- North Launceston coach 1945-1951 (133 Games: 98 Wins, 34 Losses, 1 Draw)
- North Launceston NTFA premiership coach 1946, 1947, 1948, 1949, 1950
- North Launceston State premiership coach 1947, 1949, 1950
- NTFA representative coach 1957-60 (11 games: 8 Wins, 3 Losses)
- Coach of North Launceston’s ‘Greatest Team’ 1945-1999
- 212 games for Lefroy, 1932-40 (Club Record)
- Around 15 games for Longford, 1941
- Around 70 games for North Launceston, 1945-48, 1950
- Lefroy Best and Fairest 1937, 1938, 1939, 1940
- Lefroy TFL premiership player 1937
- North Launceston NTFA premiership player, 1946, 1947, 1948
- North Launceston State premiership player 1947, 1950
A champion between-the-wars player who excelled as a coach after WWII, Gavin Luttrell was instrumental in leading North Launceston into arguably the most successful era in the club’s history.
Born in 1912, Gavin Luttrell began his senior playing career with the Bellerive Football Club, and was a member of the club’s back-to-back premiership teams in 1930-31. The following season, Luttrell made the switch to TFL football when he joined Lefroy, and over the following seasons he elevated himself into the top echelon of players in southern football. A rover/wingman of great prowess, Luttrell – along with established stars such as Eric Zschech and Len Pye – was widely viewed as one of the club’s finest players, a view seemingly confirmed by Luttrell winning four consecutive Lefroy club champion awards from 1937-40; the first of these came in the club’s final premiership year of 1937, a triumph in which Luttrell played a key role. He was also regarded by many contemporaries as one of the finest players in his position in the state, regularly appearing for TANFL representative teams, though curiously he was never chosen to represent Tasmania. After nine seasons and a club-record 212 senior games, Luttrell departed the club at the end of the 1940 season and moved to the north of the state, playing one season with Longford in 1941 before the association went into war-enforced recess.

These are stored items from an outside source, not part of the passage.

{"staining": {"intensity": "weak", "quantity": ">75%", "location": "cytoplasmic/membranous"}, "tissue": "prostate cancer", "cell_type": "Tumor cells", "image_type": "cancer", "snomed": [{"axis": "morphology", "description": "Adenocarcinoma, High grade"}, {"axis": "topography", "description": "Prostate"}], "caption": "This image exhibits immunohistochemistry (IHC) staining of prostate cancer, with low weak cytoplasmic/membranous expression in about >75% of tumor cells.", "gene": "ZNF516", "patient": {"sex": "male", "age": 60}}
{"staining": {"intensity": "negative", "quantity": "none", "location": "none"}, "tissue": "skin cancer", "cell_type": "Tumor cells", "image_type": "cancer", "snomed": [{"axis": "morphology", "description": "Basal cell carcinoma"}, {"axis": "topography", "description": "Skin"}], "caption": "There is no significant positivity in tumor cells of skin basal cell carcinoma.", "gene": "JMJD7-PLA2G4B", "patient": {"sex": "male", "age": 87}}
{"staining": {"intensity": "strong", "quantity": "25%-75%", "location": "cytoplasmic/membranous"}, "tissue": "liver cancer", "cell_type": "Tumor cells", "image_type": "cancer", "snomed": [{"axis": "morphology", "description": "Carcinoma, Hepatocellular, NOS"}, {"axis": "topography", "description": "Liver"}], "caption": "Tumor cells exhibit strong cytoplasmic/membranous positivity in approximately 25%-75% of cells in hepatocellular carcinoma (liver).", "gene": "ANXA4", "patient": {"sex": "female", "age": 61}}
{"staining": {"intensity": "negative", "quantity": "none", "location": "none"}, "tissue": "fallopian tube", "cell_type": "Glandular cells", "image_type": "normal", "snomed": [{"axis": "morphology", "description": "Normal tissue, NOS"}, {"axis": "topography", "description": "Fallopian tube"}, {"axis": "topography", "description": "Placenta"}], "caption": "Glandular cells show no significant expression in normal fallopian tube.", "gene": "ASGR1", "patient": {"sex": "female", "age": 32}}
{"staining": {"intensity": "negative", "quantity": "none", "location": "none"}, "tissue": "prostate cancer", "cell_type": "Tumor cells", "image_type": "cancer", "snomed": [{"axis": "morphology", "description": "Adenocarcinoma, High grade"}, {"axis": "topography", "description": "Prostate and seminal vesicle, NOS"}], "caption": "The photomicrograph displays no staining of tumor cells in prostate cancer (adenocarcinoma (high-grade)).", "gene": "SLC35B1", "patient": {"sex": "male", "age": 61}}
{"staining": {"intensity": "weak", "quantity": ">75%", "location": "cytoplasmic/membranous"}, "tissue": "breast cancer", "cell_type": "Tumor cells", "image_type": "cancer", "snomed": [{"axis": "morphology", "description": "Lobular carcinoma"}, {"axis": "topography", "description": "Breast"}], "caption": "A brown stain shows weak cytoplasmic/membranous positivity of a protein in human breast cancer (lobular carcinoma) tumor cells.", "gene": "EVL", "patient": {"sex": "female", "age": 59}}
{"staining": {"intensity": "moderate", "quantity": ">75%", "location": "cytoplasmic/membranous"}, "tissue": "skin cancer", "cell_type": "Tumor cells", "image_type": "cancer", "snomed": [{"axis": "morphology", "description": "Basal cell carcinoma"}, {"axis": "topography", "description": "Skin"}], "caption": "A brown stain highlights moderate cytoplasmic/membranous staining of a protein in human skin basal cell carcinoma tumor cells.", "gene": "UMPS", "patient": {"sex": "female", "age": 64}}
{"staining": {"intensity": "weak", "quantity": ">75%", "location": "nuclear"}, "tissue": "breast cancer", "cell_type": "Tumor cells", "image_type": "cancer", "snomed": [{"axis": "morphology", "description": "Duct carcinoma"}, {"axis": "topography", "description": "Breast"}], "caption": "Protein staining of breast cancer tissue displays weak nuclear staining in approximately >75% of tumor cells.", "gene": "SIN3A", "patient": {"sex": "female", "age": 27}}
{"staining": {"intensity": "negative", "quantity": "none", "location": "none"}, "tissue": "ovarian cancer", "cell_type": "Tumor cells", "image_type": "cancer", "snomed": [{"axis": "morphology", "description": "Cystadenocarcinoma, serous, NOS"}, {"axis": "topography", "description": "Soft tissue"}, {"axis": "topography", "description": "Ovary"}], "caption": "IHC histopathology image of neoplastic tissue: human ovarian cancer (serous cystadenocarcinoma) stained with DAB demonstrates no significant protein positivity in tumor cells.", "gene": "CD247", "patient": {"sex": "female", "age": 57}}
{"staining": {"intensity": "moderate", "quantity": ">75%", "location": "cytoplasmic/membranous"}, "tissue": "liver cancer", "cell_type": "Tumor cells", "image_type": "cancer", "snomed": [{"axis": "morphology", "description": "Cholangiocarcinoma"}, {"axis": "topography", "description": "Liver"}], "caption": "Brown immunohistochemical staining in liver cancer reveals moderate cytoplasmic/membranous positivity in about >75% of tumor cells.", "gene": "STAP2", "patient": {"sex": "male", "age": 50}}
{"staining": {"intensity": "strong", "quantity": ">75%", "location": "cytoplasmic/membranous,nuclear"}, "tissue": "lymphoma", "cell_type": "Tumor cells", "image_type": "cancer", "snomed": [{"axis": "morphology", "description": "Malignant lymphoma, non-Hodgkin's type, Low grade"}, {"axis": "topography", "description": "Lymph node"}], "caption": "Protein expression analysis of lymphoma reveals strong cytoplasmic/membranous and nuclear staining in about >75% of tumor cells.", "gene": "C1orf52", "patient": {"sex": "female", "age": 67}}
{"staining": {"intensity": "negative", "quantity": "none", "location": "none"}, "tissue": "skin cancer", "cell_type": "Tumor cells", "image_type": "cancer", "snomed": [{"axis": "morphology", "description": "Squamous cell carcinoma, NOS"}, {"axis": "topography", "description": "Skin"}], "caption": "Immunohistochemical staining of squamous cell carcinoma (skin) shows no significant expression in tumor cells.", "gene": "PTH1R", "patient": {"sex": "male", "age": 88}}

Upon the NTFA’s resumption in 1945, Luttrell was appointed captain-coach of North Launceston, a club who had not tasted NTFA premiership success since 1931. Under Luttrell’s leadership, the Robins quickly developed into the strongest NTFA combination since the Launceston sides under Leo McAuley a decade before, winning five successive NTFA premierships between 1946 and 1950, while also claiming three state premierships in 1947, 1949 and 1950. Luttrell, who had retired as a player after the 1948 flag, came out of retirement for the last of these triumphs aged 38, playing in both the State preliminary final against Ulverstone as well as the State final proper against New Town a week later, a match in which North Launceston emerged 35-point victors. Luttrell’s methodology as coach was to fully utilise the strengths of the players at his disposal, with particular emphasis on high marking and pace. Luttrell was blessed with a number of great players under his charge during this period, including big men Albert Chilcott and John Leedham and rovers Ray Summers and Noel Atkins.
Unfortunately, North Launceston’s period of success couldn’t last forever: after five successive flags the Robins endured a poor season in 1951, winning only six games and missing the finals, and this disappointment led to Luttrell’s departure after 133 games at the helm, Despite this, Luttrell’s overall coaching record at North Launceston yielded a winning percentage of more than 73%, a figure that has him sitting comfortably amongst the best coaches in the history of Tasmanian football over an extended period. After leaving North Launceston, Luttrell stepped away from football for a few years, before returning to coach the NTFA representative team in 1957. Over the following four seasons Luttrell coached the Association side on 11 occasions, tasting defeat in only three of those matches.
Post-football, Luttrell remained closely involved with the game for many years. He served as North Launceston FC patron for five years, while he also enjoyed a short stint in the media, serving as The Mercury’s NTFA correspondent for four seasons. Through it all he remained a passionate North Launceston man, and in 1999 he was afforded the ultimate honour by being named as coach of the club’s official ’Greatest Team’.